I feel a need for some clarifications concerning Mouse. The theory behind my approach is contained in http://mousepeg.sourceforge.net/Documents/RecursiveAscent.pdf still under review by Fundamenta Informaticae. The implementation of "recursive ascent" boils down to construction of "dual grammar" that is identical to the given grammar except for parts involved in left recursion. The dual grammar is not left-recursive, and recursive-descent parse according to that grammar constructs syntax tree according to the given grammar. I believe to have demonstrated that: (1) The dual grammar is not left-recursive if and only if the given grammar does not contain "cycles", of which the simplest example is A -> A | "a". (2) The language accepted by dual grammar is identical to that accepted by the original grammar, for an arbitrarily complex structure of left recursion. Mouse treats the dual grammar as PEG and transcribes it into a recursive-descent parser with limited backtracking. There would be no problem with using packrat technology, but according its name Mouse is not a pack rat. Contrary to the theory explained above, the parser does not construct syntax trees, but gives the designer a possibility to specify semantic actions for individual expressions. If required, they may be used to output a syntax tree.

Regards
Roman

On 2020-07-18 03:36, Luke Hutchison wrote:

I should also point out that I noticed the other thread on this list about Mouse by Roman Redz ('[PEG] Left recursion in "Mouse" ').
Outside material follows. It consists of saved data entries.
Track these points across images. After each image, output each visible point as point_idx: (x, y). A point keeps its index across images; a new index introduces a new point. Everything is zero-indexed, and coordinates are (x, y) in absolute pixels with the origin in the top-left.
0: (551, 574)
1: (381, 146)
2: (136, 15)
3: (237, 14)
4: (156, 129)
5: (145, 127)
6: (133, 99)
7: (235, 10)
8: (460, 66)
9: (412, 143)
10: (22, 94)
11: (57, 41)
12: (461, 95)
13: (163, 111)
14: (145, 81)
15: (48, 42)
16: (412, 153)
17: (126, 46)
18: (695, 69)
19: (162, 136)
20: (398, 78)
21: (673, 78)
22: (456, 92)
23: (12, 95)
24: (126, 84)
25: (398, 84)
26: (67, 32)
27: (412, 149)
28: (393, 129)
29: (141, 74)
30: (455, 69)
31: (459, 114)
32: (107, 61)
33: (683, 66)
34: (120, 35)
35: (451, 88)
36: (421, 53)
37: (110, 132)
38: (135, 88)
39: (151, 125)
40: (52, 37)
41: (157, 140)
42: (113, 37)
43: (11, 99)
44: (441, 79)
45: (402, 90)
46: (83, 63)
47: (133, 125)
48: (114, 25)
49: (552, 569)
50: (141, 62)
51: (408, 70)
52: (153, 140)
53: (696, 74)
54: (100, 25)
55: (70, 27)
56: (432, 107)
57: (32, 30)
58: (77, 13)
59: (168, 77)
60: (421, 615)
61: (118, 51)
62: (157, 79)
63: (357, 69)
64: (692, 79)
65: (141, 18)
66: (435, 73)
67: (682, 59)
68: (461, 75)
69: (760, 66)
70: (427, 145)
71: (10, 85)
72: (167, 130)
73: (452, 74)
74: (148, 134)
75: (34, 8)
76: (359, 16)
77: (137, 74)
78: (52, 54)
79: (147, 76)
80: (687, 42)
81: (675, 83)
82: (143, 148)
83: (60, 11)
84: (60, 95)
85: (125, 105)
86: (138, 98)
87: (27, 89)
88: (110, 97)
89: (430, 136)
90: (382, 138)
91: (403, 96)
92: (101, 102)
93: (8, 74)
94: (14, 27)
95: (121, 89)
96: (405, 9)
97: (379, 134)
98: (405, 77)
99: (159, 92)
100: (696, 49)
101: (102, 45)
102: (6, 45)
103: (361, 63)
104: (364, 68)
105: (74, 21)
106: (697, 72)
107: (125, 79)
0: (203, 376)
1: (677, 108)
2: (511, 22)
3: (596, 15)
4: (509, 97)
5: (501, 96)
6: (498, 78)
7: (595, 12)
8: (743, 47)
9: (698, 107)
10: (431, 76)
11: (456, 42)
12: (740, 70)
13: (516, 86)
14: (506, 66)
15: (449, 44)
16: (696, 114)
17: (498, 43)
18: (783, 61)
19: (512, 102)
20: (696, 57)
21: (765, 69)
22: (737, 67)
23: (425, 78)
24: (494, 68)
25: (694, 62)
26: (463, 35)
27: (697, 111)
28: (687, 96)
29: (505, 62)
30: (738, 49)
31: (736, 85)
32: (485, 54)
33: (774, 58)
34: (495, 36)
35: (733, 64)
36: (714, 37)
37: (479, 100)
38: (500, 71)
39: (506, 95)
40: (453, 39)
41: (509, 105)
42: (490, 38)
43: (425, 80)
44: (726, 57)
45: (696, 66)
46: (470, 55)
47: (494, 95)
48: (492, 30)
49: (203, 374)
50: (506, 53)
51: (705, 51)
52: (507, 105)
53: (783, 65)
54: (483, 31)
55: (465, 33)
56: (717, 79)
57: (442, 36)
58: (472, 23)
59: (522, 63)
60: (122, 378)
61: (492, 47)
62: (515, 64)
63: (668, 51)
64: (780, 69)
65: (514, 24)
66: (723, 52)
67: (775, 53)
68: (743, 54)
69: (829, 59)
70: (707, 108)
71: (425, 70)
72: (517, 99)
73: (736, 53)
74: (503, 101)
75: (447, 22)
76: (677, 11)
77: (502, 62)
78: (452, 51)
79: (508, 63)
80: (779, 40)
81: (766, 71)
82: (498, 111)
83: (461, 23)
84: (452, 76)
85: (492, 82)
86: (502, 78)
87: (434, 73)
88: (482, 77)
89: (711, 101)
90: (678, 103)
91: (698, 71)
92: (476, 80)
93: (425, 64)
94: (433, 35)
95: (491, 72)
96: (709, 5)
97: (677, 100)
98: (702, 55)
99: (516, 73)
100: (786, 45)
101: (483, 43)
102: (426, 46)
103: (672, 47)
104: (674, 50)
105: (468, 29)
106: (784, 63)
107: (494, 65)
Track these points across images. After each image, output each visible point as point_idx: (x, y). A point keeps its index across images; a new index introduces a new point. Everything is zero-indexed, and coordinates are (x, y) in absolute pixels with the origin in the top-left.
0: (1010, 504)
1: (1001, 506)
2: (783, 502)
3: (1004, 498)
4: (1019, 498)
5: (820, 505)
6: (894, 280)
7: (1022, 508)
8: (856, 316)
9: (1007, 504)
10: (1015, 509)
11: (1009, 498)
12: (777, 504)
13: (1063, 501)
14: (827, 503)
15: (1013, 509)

Mouse solves left recursion the same way as the pika parser, by parsing bottom-up. I believe this hybrid approach may actually be a better solution in general than the pika parser, because of its higher efficiency, and even before I posted to this PEG list I had already started thinking about doing something very similar. However, at least when I first looked at Mouse, I didn't understand all the implications of the Mouse heuristics for bottom-up parsing of left-recursive rules (in particular, how it would work with multiple nested loops around cycles in the grammar), and I had previously arrived at some very different heuristics for solving this problem, involving pushing onto a stack of nested cycles. I need to implement my alternative to Mouse to see if the heuristics do in fact work, then compare to Mouse.